The film follows the lives of several trafficked girls. One of them is Sophorn, whose tragedy is typical of thousands of young girls like her who are trafficked in Cambodia.

“The places these girls are taken to don’t always look like what you would think,” says Freed. “Brothels can be in any kind of establishment—a restaurant, a massage parlor, a telephone shop. You can walk into a restaurant and have somebody ask you if you want a girl. Sometimes there may be a big neon light but sometimes it can be just a shack with rotting wooden boards and a sewer.”

Sophorn fell into the sex trade when she was 14 years old. Before that, she would often visit the hospital where her mother worked. “The other staff at the hospital really loved this little girl that was running around, and they watched her grow up over several years,” says Freed. “One day, she didn’t show up at the hospital after school.”

As Sophorn tells it, her mother was at work that day and did not know where her daughter was going. “I quit school, I needed to find a job—I saw others finding jobs. They had enough money. I wanted to help my mom.” A friend persuaded Sophorn to accompany her. “I thought I could make a lot of money, then come back and go to school,” Sophorn says.

After a three-hour drive in a taxicab, accompanied by a man, Sophorn and her friend reached Siem Reap, Cambodia’s second-largest city and a popular tourist destination. There, they changed taxis and headed for the Thai border. “I thought I was going to be a waitress—that I would get a good salary,” says Sophorn. Instead, she was told that she would have to “accept customers.”

“I started to cry, and refused to do it,” Sophorn recalls. “The boss said that I owed him money, and if I didn’t do it, how would I pay him back for the taxi?” Afraid of repercussions, Sophorn agreed to her boss’ demands “so I could pay back the money and leave.”

Like many victims of trafficking in Cambodia, Sophorn was afraid that if she didn’t pay her debt, it would, according to her Buddhist faith, result in misfortune. “She could have bad karma,” says Freed, “because if you owe a debt to somebody, and you don’t pay them, this is what can happen in the Buddhist faith.”

It’s an aspect of the faith that traffickers readily exploit. “[They] are so smart and clever,” says Freed. “The layers of deceit and manipulation run deep.”

Sophorn languished for months at the brothel, where she was repeatedly raped. She was eventually able to contact a family member and raise the $100 she owed to buy back her freedom from the clutches of the traffickers.

But her problems weren’t over. Subsequently, while she was at Rapha House, Sophorn discovered that she was more than two months pregnant. She ended up having the child—a girl named Sarah Rose—who was subsequently placed under the care of a local children’s home run by Christian missionaries.

Freed describes Sophorn as a “firecracker” full of emotions. A gifted artist who designs exquisite jewelry, she is brimming with “personality, personality, personality,” says Freed.

When she sees other countries more modern than Cambodia, says Sophorn, she longs to “be like them.” But, she says, “that’s impossible. I was born into a poor family. In Cambodia, we have a lot of people who look down on each other. And especially the trafficked children. They don’t understand about the children.”
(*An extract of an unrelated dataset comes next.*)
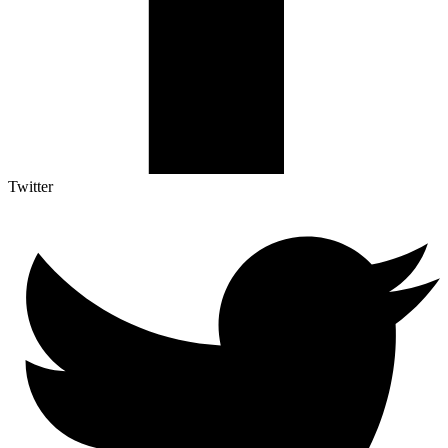
Twitter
“If Sophorn can overcome the humps and difficulties she’s facing right now in her healing, she’s going to be a strong, successful, independent woman,” says Freed.
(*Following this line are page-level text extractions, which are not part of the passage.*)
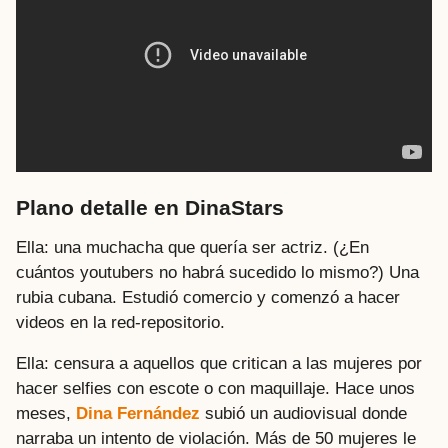
Plano detalle en DinaStars
Ella: una muchacha que quería ser actriz. (¿En
cuántos youtubers no habrá sucedido lo mismo?) Una
rubia cubana. Estudió comercio y comenzó a hacer
videos en la red-repositorio.
Ella: censura a aquellos que critican a las mujeres por
hacer selfies con escote o con maquillaje. Hace unos
meses,
Dina Fernández
subió un audiovisual donde
narraba un intento de violación. Más de 50 mujeres le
Otherwise, Sophorn will likely end up in the same shoes worn by Jonti, a young girl who came to Rapha House but chose to return to prostitution.

“In this kind of work, we do have failure, and some of the girls don’t make it,” explains Freed, who tried unsuccessfully to persuade Jonti to come back. The last time Freed saw Jonti, she had sores all over her body. “I pleaded with her to leave that life,” says Freed. “She was dead at 17.”

Overcoming the demons from their past is always a challenge for victims. In fact, many of them are no different than Sophany, another trafficked girl whom Freed describes as exceptionally hardworking and devoted to a simple life.

“Really, she just longs for her family and for home,” says Freed, “and that can be a really difficult thing to find in Cambodia.”